家から一歩外に出ると、情報を得るハードルはさらにあがってくる。

小林由紀さん:
この間、(銀行で)窓口で払い込みをしようと思ったんですけど、窓口がなくってATMしかなくて。久しぶりに来た銀行だったのでどうしたんだろうと思って。

営業時間の変更を知らせる張り紙が読めなかったのだ。

「張り紙の存在」にすら、気付けなかった。

小林由紀さん:
自分がこの情報に繋がれていないということに気づかないことが多いんだろうな。何に気づいていないか気づいていないので。

介助も…接触しないよう「ロープ」でお願いを

視覚障害者にとって問題は「情報」だけでなく、人との適切な距離、「ソーシャルディスタンス」にもあった。

近所の男性:
こんにちは。元気そうやね。どこまで?買い物?

会うと必ず声をかけてくれるご近所さん。
これまで小林さんが肩や肘に掴まって、「手引き」を受けることも多かったというが…

小林由紀さん:
普段マラソンに使っている”きずな”を持ってきたんです。これだったら、手引きしてもらいやすいかなぁと。

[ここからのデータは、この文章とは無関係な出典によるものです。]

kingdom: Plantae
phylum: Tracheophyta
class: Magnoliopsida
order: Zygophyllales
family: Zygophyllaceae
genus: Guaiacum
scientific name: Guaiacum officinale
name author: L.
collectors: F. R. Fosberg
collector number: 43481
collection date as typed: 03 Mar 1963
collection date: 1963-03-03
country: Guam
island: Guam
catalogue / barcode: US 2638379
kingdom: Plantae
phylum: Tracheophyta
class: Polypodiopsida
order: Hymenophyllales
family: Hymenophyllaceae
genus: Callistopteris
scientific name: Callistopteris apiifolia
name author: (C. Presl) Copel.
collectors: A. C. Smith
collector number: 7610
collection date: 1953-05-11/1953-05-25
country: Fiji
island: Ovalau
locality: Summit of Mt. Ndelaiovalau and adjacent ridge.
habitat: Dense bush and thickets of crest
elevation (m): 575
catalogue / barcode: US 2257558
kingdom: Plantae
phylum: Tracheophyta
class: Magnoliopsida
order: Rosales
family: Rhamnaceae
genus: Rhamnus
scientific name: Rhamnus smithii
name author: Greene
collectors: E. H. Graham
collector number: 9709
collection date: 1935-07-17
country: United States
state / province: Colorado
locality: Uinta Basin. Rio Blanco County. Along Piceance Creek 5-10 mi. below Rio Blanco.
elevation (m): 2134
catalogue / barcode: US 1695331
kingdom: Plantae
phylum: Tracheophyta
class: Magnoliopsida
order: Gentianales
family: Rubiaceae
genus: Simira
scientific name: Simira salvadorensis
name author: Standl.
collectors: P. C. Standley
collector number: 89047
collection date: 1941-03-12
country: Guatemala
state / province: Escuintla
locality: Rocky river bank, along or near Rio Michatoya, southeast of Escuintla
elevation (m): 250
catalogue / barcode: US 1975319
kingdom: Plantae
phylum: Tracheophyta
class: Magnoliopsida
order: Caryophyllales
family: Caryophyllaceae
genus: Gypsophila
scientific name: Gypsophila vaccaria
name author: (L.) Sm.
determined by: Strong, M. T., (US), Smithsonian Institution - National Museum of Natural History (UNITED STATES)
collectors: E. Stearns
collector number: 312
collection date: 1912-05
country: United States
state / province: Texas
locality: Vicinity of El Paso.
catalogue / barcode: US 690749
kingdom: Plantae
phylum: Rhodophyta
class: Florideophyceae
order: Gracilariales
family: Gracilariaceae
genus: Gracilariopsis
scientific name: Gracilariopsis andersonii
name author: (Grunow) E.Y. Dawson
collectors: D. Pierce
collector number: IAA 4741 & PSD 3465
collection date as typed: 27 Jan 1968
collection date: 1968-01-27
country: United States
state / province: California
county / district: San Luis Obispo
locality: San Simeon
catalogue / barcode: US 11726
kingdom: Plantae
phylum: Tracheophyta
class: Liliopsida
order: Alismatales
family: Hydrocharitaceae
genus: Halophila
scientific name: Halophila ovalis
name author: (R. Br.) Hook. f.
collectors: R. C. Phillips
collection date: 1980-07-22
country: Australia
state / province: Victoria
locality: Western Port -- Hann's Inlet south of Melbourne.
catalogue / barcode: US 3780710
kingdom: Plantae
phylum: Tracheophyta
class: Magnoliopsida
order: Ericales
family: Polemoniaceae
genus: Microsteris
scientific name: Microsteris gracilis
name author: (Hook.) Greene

ロープを使った手引きで、「ソーシャルディスタンス」を取りながら、体が接触しないよう、配慮するようになった。

さらに買い物でも大きな影響が出ている。

小林由紀さん:
触りながら確かめることもしていたけど、それがすごくしにくくなってしまったり…。

小林さんの手元を見ると、使い捨ての手袋が。
買い物をして、直接商品に触らないよう気を付けているのだ。

小林由紀さん:
(ラベルの)「小」という字が見えました。228円も見えたので、とりあえず買うことにします。

そして、レジを並ぶ時は「前の人との2m距離をとること」が一般的になってきたが。

小林由紀さん:
ごめんなさい。すいません…。

商品棚と人との隙間を抜け、レジへと向かっているつもりでしたが、

小林由紀さん:
…もしかして、並んでいらっしゃいますか?

そこは、買い物客が距離を開け、長く連なっていたレジ待ちの列だった。どれだけ気を付けていても、視覚障害者には対応が難しい問題が残っていた。

さらに、距離を取るのが難しい現状から、移動支援のプロである「ガイドヘルパー」の多くが、感染防止のためサービスを停止する事態になっていた。

「近寄るな」と怒られるのは非常につらい
日本視覚障害者団体連合には、悲痛な声が多く届いているという。

視覚障害者団体連合・竹下義樹 会長:
コンビニやスーパーで『近寄るな』と怒られるのは非常に辛いこと。3密を避けろといわれる中で、ガイドヘルパーが活動できなくなった現状があって、視覚障害者の日常生活がままならないという状態が起こっている。

この状況を受けて、日本視覚障害者団体連合は厚生労働省に要望書を提出。

その結果「移動支援」だけが認められていたガイドヘルパーが、特例として買い物を代行できるようになった。

小林由紀さん:
何をしてもらえるかというよりも、自分になにが出来るかを考える方が、前向きに乗り越えられる。お互いになんとかならないかなと考える機会になれば。

「届かない情報」「見えない距離感」に安心できない日々が続いている。

SOSの声に気づくことで、誰もが救いの手を差し伸べられるはずだ。

(関西テレビ)

 

引用: 「近寄るな」と怒られるのは辛い…

YAHOO!JAPANニュース  FNN PRIME online

 

こういった現状があることをより多くの方に認識していただきたいと思います。
そして、世の中が柔軟に対応して、解決策が見つかることを願っております。